We have already included The Garden Kitchen by Pugh’s in our Abergavenny café guide, but it deserves a brief mention here too. With its eatery, deli, food hall, coffee, plants and gifts, it is one of those places that works for more than one kind of visit: part café, part food stop, part lifestyle browse.
A simple restaurant walk through Abergavenny
For readers planning a visit, it may help to organise the town’s eating options by area.
Cross Street is good for hotel dining, Turkish food, Nepalese and Indian food, and a slightly more elegant town-centre feel. This is where you will find The Angel Hotel, The King’s Head Hotel, Regency 59 and Anatolian.
Frogmore Street has one of the widest food mixes, with Mezze Me, Casa Bianca, Il Gusto, Fuzion, Auberge, Codfather Fish Bar and Portico Lounge.
Market Street and the Market Hall area are useful for The Vaults and Pizzorante, along with cafés and other food stops around the market.
Lion Street and Baker Street add The Gaff, The Coliseum and The Grofield, broadening the town-centre food scene beyond the most obvious shopping streets.
This is what makes Abergavenny such a good town for visitors. You can arrive without a firm plan, take a short walk, and quickly get a sense of what kind of meal suits the day.

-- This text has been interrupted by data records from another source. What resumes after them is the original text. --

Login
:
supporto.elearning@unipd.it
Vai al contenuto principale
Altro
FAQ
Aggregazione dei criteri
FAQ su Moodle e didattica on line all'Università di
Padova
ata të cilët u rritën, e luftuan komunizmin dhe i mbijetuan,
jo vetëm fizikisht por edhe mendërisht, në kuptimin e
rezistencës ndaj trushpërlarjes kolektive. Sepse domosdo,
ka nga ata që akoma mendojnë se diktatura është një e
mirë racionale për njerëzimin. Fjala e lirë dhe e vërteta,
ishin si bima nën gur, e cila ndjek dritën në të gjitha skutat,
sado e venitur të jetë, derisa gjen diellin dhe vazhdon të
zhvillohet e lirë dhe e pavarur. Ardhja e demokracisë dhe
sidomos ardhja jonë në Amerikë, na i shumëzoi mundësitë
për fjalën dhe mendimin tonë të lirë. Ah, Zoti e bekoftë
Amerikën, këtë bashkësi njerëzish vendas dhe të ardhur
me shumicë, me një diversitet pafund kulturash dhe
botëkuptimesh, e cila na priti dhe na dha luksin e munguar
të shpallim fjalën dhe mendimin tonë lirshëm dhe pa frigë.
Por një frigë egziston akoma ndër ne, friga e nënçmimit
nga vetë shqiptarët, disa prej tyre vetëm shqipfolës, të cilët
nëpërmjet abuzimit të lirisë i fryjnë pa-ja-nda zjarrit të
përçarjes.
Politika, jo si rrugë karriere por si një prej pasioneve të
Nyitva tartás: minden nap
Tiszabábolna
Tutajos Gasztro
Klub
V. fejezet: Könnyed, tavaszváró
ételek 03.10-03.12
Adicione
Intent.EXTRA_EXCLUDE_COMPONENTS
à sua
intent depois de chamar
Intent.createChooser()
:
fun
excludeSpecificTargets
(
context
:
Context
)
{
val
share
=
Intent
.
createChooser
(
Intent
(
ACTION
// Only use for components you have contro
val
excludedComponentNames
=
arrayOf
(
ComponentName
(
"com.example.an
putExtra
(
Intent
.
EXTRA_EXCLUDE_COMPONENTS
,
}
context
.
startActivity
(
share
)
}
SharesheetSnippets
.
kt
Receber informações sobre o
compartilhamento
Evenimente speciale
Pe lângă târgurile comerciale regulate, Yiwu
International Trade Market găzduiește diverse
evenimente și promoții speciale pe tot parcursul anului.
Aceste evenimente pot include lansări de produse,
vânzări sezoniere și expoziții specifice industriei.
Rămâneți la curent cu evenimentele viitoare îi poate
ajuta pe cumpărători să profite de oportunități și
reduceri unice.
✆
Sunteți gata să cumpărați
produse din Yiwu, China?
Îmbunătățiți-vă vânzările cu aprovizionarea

Open Places to Eat in Abergavenny on Google Maps
Where we would eat next time
Next time, we would be tempted by Regency 59 for Nepalese and Indian food, Mezze Me or Anatolian for Turkish food, Casa Bianca or Pizzorante for Italian, and Fuzion for something more globally inspired. For a more special food-focused visit, The Gaff would definitely be on the list. For a relaxed pub-style meal, The Grofield, The Vaults or Auberge would be worth considering.
And if the visit were more about browsing, coffee and food shopping, Madame Fromage and The Garden Kitchen by Pugh’s would be natural additions.
Abergavenny is a food town beyond the festival
The Abergavenny Food Festival may be the town’s best-known food event, but the everyday food scene is what made the strongest impression on us.
Walking through the town centre, we saw restaurants and cafés threaded through the streets, not hidden away or limited to one corner. There were places for coffee, cake, lunch, dinner, drinks, fish and chips, Turkish food, Italian food, Indian and Nepalese dishes, pub meals, small plates, deli food and hotel dining.
That makes Abergavenny a very satisfying town for visitors. You can come for the market, stop on a road trip, stay overnight, visit for shopping, or use it as a base for exploring the surrounding countryside. Whatever brings you there, food is likely to become part of the day.
For us, Abergavenny began as a morning stop on the way to North Wales. But the more we walked, photographed and noticed, the more obvious it became that this is a town worth returning to with more time and a bigger appetite.